> [EXERCISE INSTRUCTIONS]:
**A)** Answer these questions from the Durango hardware thread:
(i) How big is the scratch pad mentioned?
(ii) How many GPU cycles could a cache miss drop from, and to how many?
(iii) On the 360, what can the GPU part within Xenos not "see"?
**B)** Write the next part of the Durango hardware thread, starting after its final sentence.

> [SELECTED TEXT]:
Xbox One (Durango) Technical hardware investigation

Status
Not open for further replies.
AFAICS the Data Move engines aren't going to make up any computational difference, they might let software better exploit the 32MB scratch pad.
If that Scratchpad is low latency then it could make a large difference to the efficiency of the system.
IMO and from what I've been told, most shaders spend more time waiting on memory than they do computing values, if that pool of memory is similar to L2 Cache performance you'd be looking at a cache miss dropping from 300+ GPU cycles to 10-20. Hiding 10-20 cycles is a lot easier than hiding 300.

IF the ESRAM pool is low latency then I think the Durango architecture is interesting.
 
It would depend on how the input is configured.
it "could" certainly be limited to 1prim/clk, or it could be more these things aren't off the shelf parts jammed onto a piece of silicon. If MS thought they need more I can't imagine that level of customization would be out of order.
May I ask you something? It is related to those "rumored" move engine.

I spoke about it but it got lost into the noise.

In the 360, the GPU (I mean it as the GPU part within Xenos) can't "see" what is in the edram, right.
Still the I guess that the GPU can initiate the copy of data either from the ram to the edram or the other way around.

Wrt to those move engines, I though that could it be that AMD could not really make "it works together". By that I mean they could not really have the GPU to "perceive" (sorry for the lack of technical wording) equally the main RAM (as I think the GPU acts as as the north-bridge ala 360) and the scratchpad.
A result of that could be that (on the contrary of my hypothesis) the Shader cores can't really "read or write" within that second pool of ram as they would do from the main RAM.

If the system act ala 360, it means that the system will have to dumb thing into RAM is the GPU (as shader cores) are do something with what have been rendered, right.

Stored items
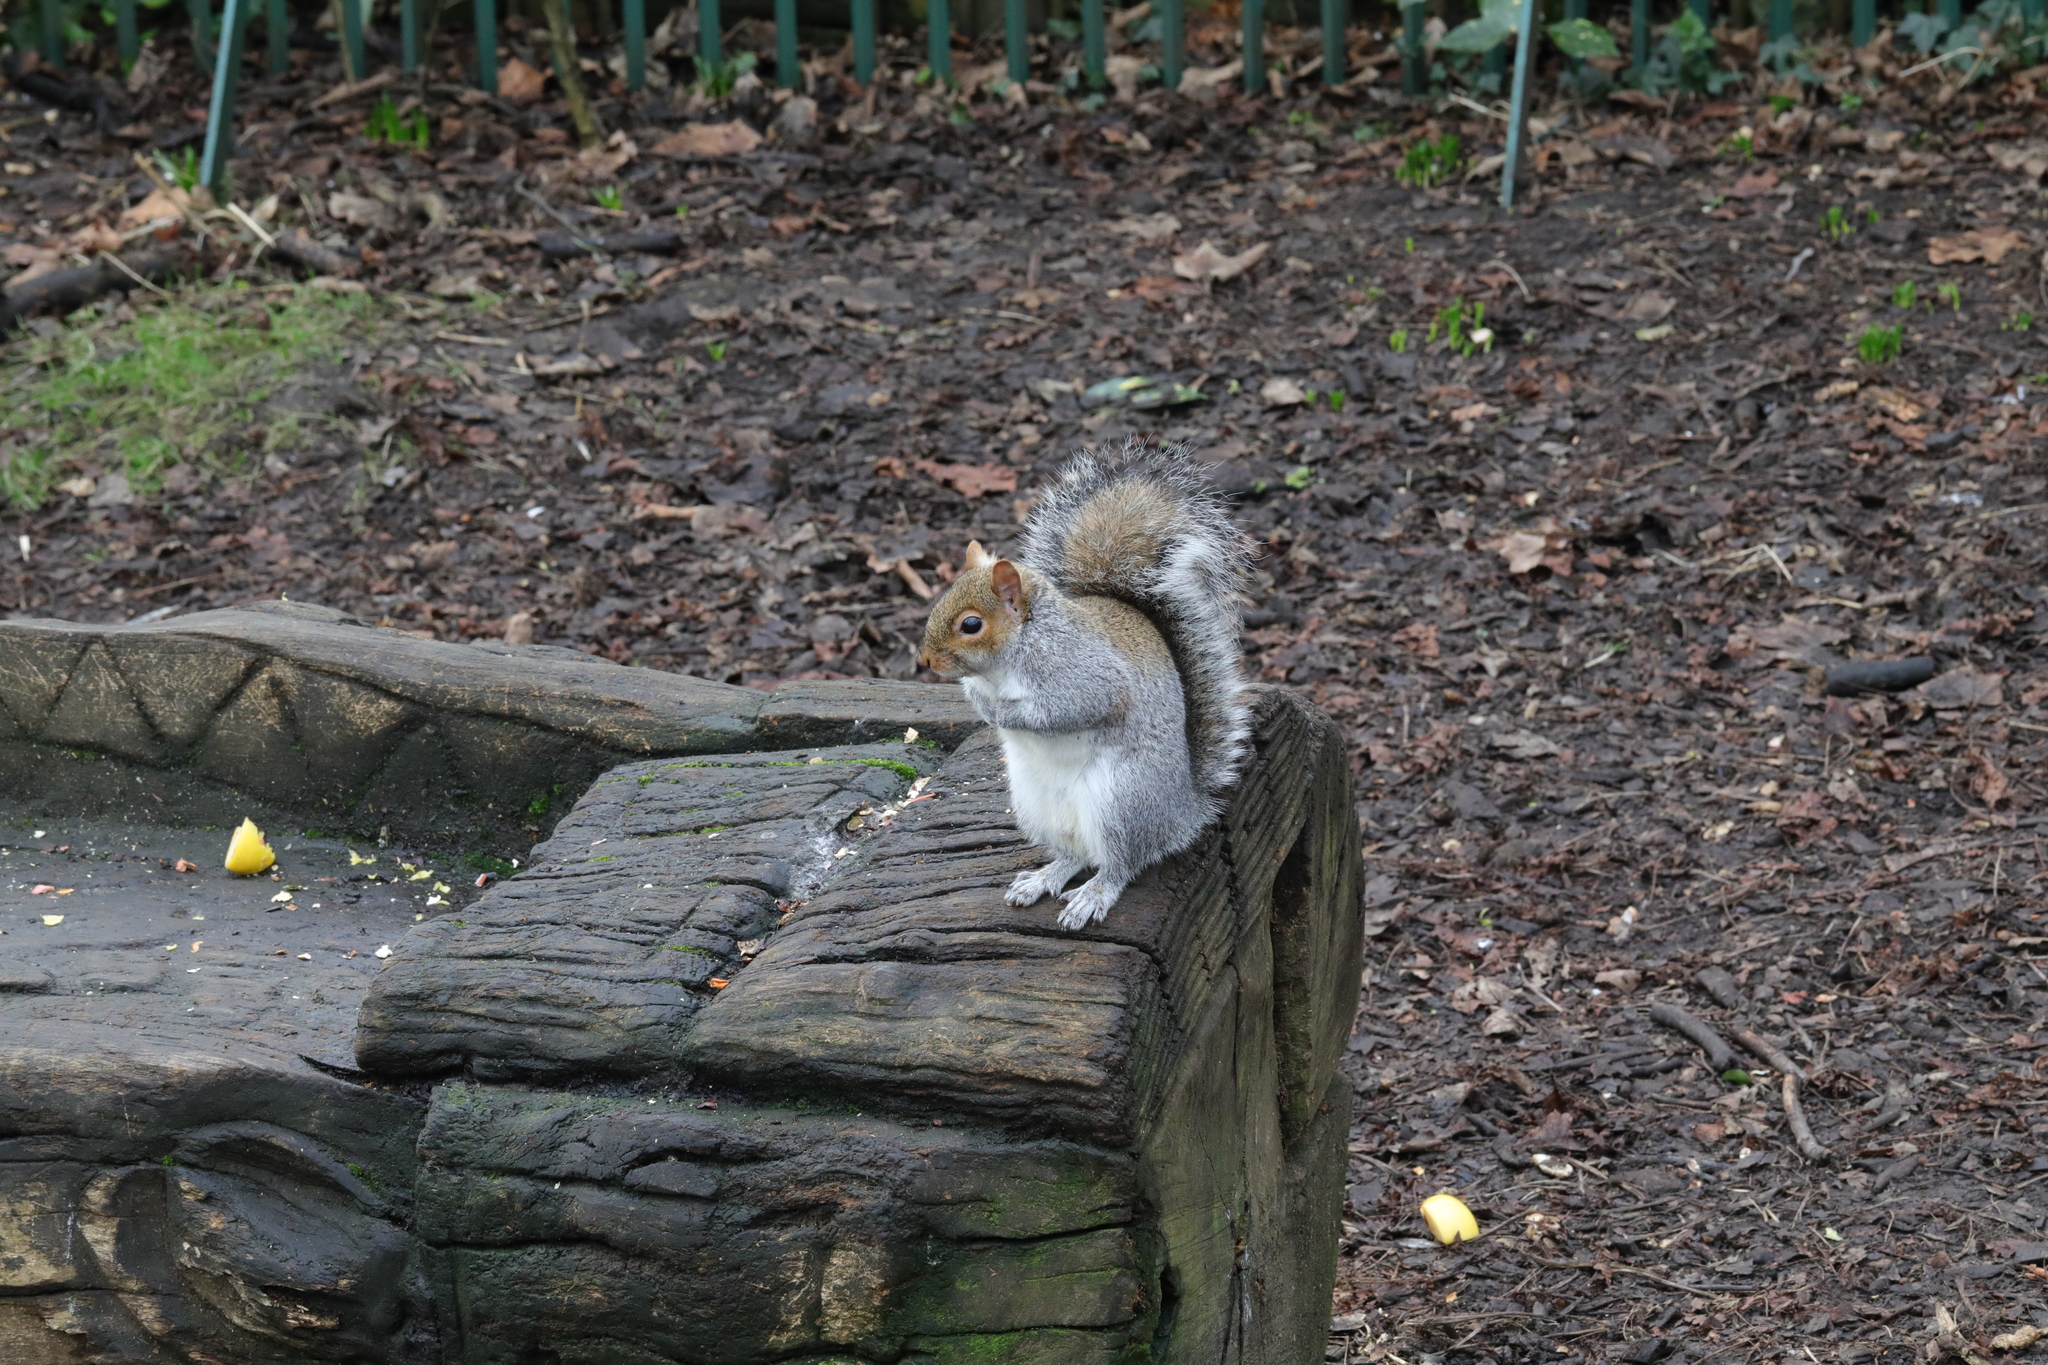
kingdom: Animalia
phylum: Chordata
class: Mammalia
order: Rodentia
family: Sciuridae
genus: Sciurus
---
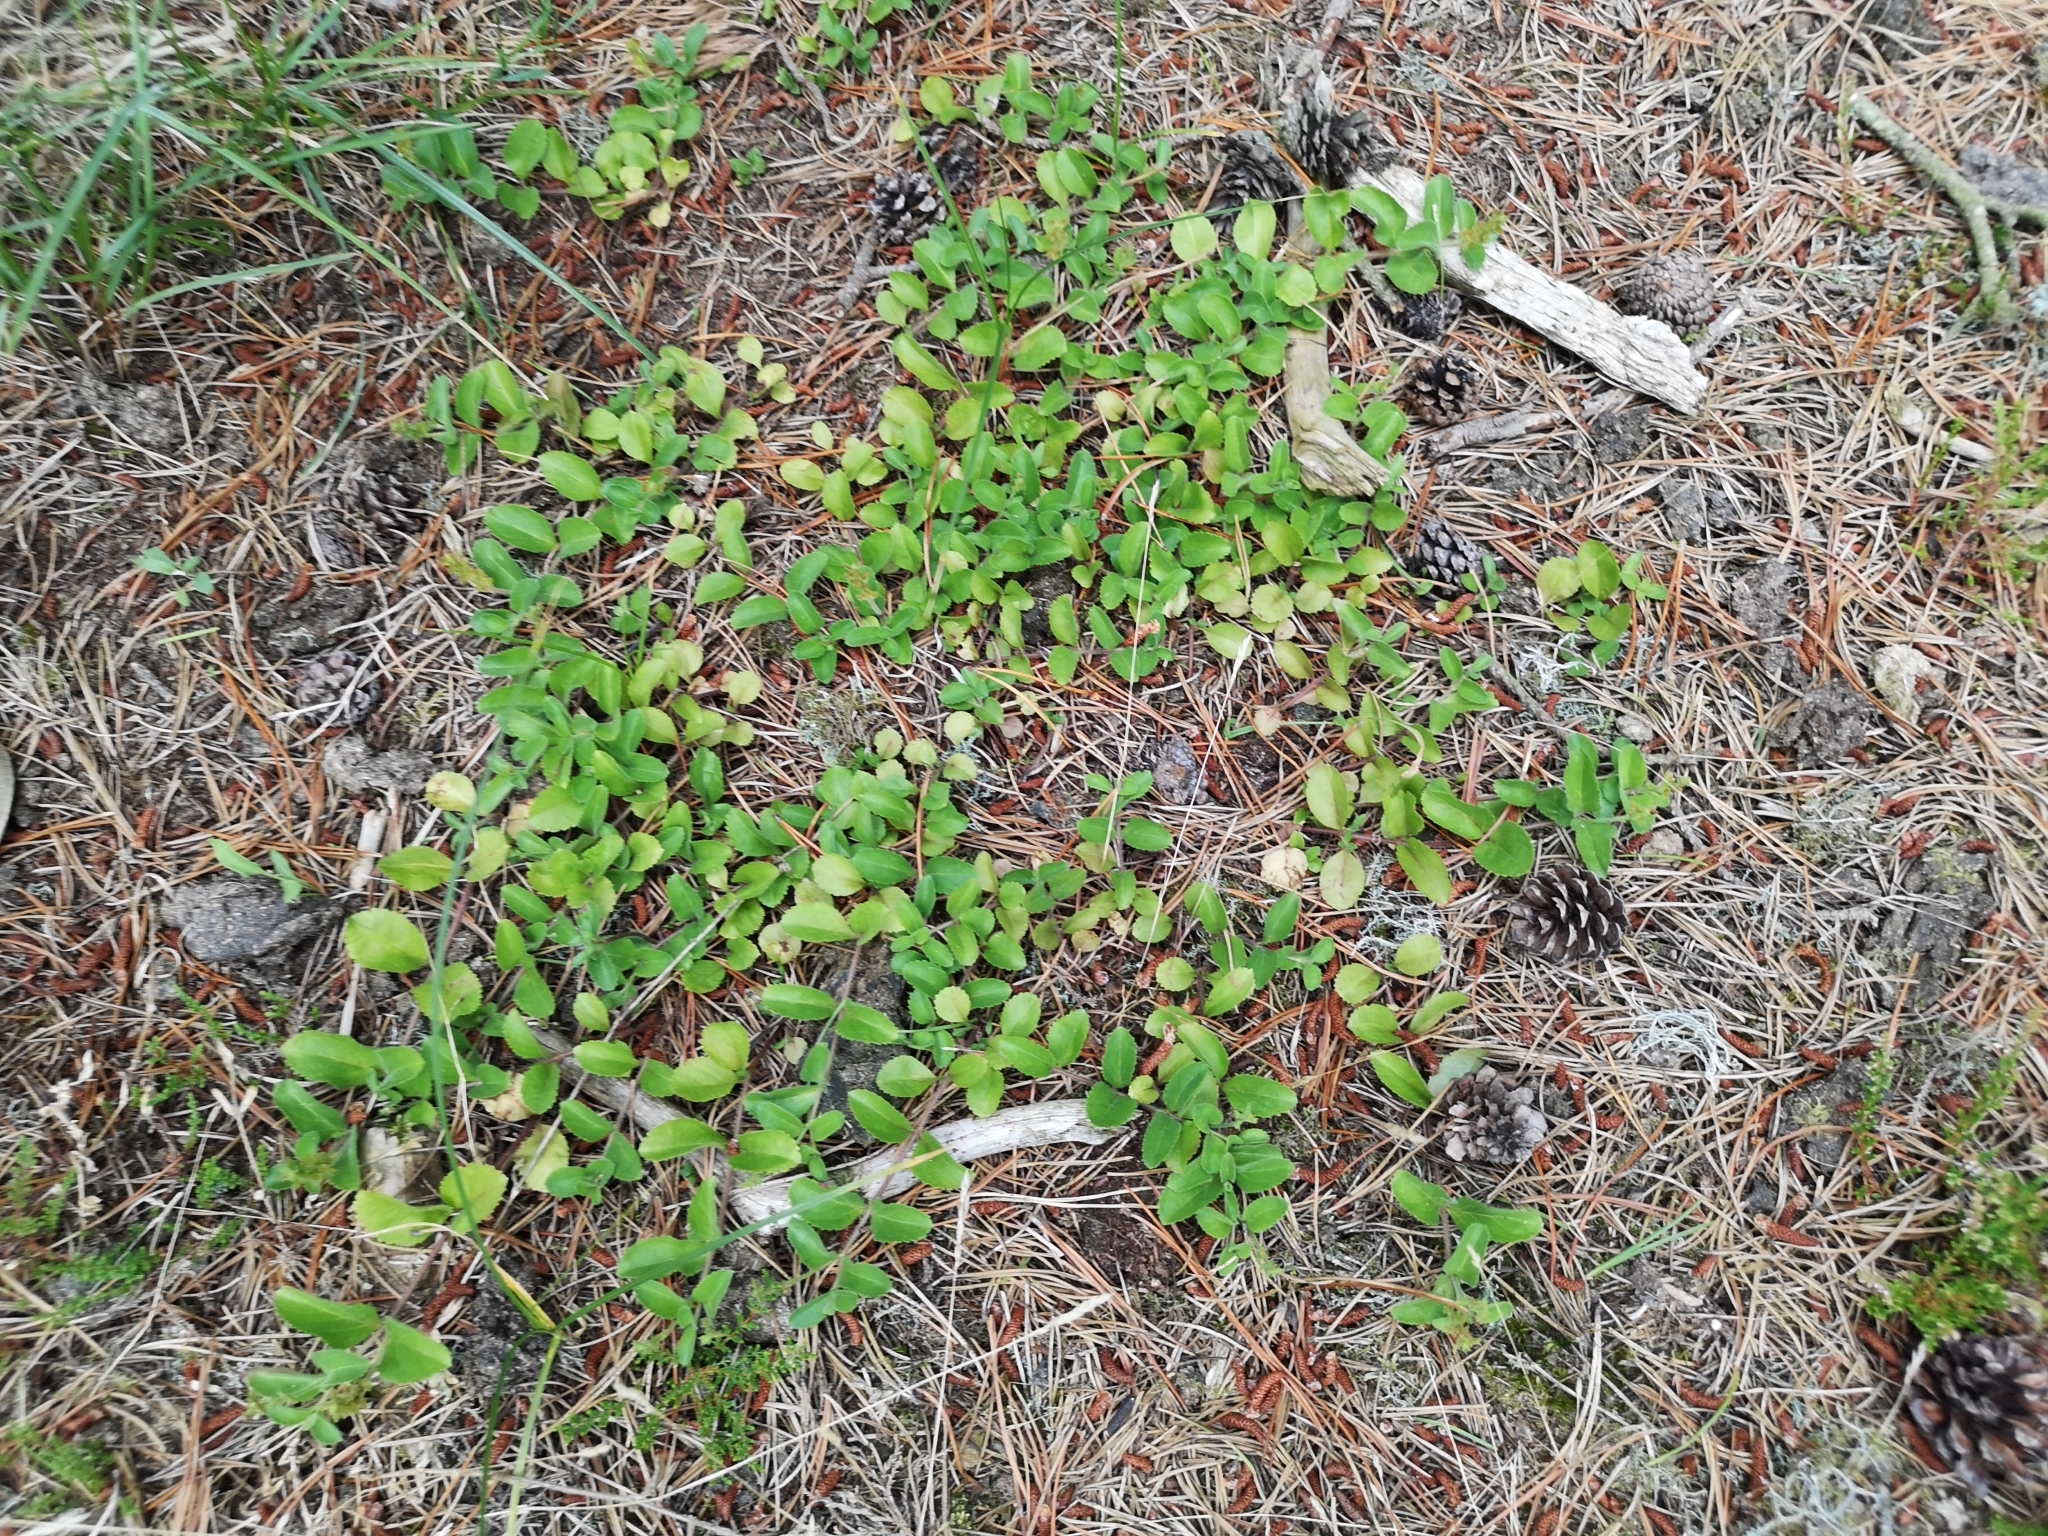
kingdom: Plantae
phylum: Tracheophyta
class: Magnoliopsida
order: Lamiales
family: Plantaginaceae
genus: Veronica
==
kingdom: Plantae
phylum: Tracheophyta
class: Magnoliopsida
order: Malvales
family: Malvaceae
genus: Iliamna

> [ANSWERS FOR THE EXERCISE]:
**A)**
(i) 32MB
(ii) From 300+ GPU cycles to 10-20
(iii) What is in the edram

**B)**
It worked in the 360, I don't think they could do better at that time, still overall it looks a bit wasteful and not that flexible especially if the scratchpad is on the GPU.
As MSFT uses SRAM it has to be on the GPU die, if it was an external chip mostly likely it would plain RAM, wide IO the whole thing on a interposer. It doesn't make sense to go with only 32MB if that is not part of the GPU imo. If it is off chip EDRAM makes more sense, going of chip kills any latency advantage the SRAM has.

So as I stated earlier I wonder if those DMA engine are just a "technicality" to palliate the GPU lacking to "see" the scratch pad on an equal footing as the main RAM.

Could it be something like that:
The scratchpad memory has a memory space in the main ram (whereas it is obviously not) so when the GPU want to touch the scratchpad it uses that spaces. Obviously there is nothing in the main ram at that space (it would be just a trick). The DMA engine intercept somehow all the requests that touch that memory space and proceed to move the data as requested:
it could move the whole data all together like what happen in the 360 but it could also stream data to the shader cores.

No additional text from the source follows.